La decisione del CNF è infatti fondata sulla ritenuta possibilità, nel caso concreto, di dare luogo ad un’unica azione giudiziaria (o comunque ad un numero ben più ridotto di azioni giudiziarie), piuttosto che svolgere un’azione giudiziaria per ogni pratica, o gruppo di pratiche. Con la conseguenza che è stato reputato senza ingiusto (ed ingiustificato) il frazionamento del credito vantato nei confronti della cliente per compensi non corrisposti, in quanto sostanzialmente unico o comunque quantificabile in unico importo (ed anzi già così quantificato nel corso delle trattative svolte per giungere ad una soluzione transattiva).

L’avv. D. insiste nel sottolineare l’inadempimento e l’atteggiamento dilatorio della controparte, nonchè la rottura del rapporto fiduciario ed anche delle successive trattative.

Queste circostanze sono del tutto irrilevanti ai fini della censura della suddetta ratio decidendi, la quale dà per presupposti l’inadempimento del cliente ed i fatti successivi. Dati questi ultimi, è stata sanzionata dall’organo disciplinare la reazione dell’avvocato, argomentando in merito alla contrarietà al codice deontologico delle modalità con le quali il professionista ritenne di riscuotere il dovuto, per ottenere l’adempimento dell’obbligazione di controparte.

Su queste modalità nulla è detto specificamente in ricorso, se non sotto il profilo dell’inammissibile denuncia del vizio di motivazione.

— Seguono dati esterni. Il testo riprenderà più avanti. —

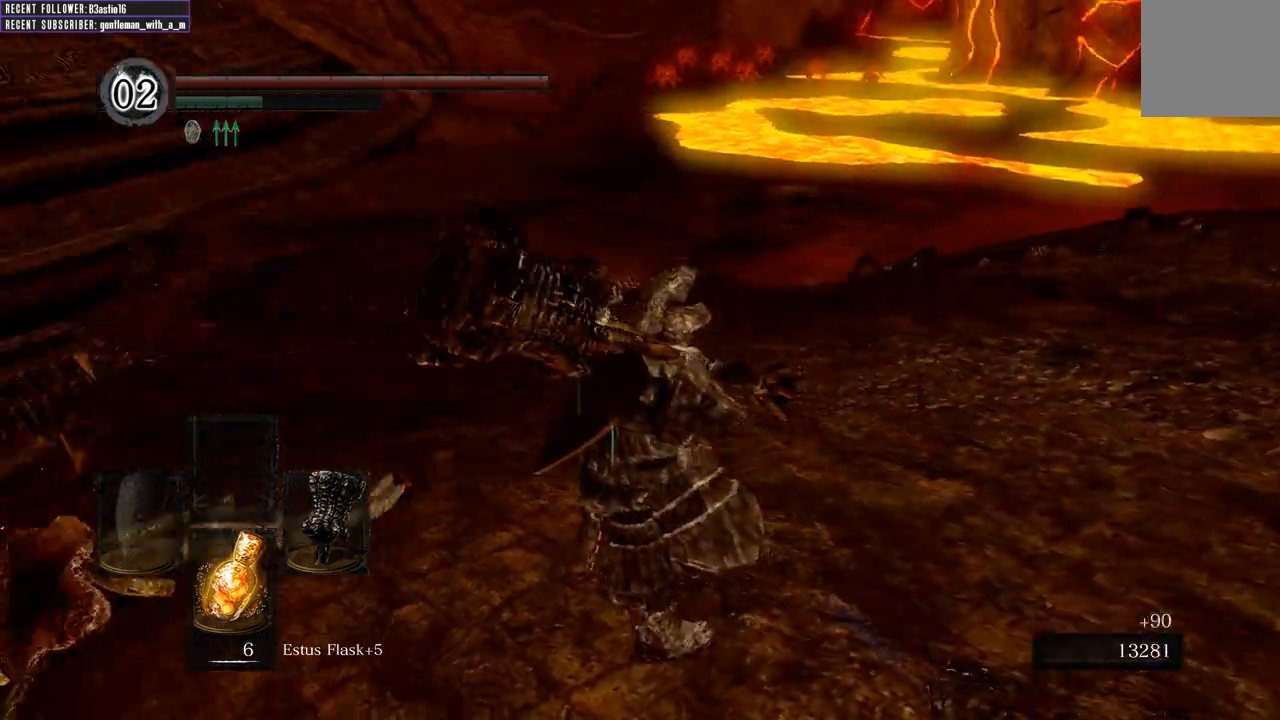
{"buttons": [], "left_stick": "up-left", "right_stick": "up-left", "events": [[200, "right_stick", "center"], [383, "left_stick", "up-left"], [433, "right_stick", "up-left"]]}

Quanto, poi, agli argomenti difensivi fondati sulla (scontata) possibilità per l’avvocato di azionare i propri crediti professionali promuovendo giudizio e svolgendo la domanda accessoria di condanna alle spese processuali, essi non tengono conto dell’affermazione dell’organo disciplinare sull’ingiusta (ed ingiustificata) moltiplicazione di azioni giudiziarie e sul conseguente aggravamento della posizione della cliente.

In conclusione, il ricorso va dichiarato inammissibile.

Non vi è luogo a provvedere sulle spese del presente giudizio perchè l’intimato non si è difeso.

Ai sensi del D.P.R. 30 maggio 2002, n. 115, art. 13, comma 1 quater, si dà atto che sussistono i presupposti per il versamento, da parte della ricorrente, dell’ulteriore importo a titolo di contributo unificato pari a quello dovuto per il ricorso, a norma dello stesso art. 13, comma 1 bis.

PQM

 

La Corte dichiara inammissibile il ricorso. Nulla sulle spese.

Ai sensi del D.P.R. 30 maggio 2002, n. 115, art. 13, comma 1 quater, si dà atto che sussistono i presupposti per il versamento, da parte della ricorrente, dell’ulteriore importo a titolo di contributo unificato pari a quello dovuto per il ricorso, a norma dello stesso arrt. 13, comma 1 b is.

Dispone che, in caso di utilizzazione della presente sentenza in qualsiasi forma, per finalità di informazione scientifica su riviste giuridiche, supporti elettronici o mediante reti di comunicazione elettronica, sia omessa l’indicazione delle generalità e degli altri dati identificativi dell’avv. D.M.G. riportati nella sentenza.

Così deciso in Roma, il 4 aprile 2017.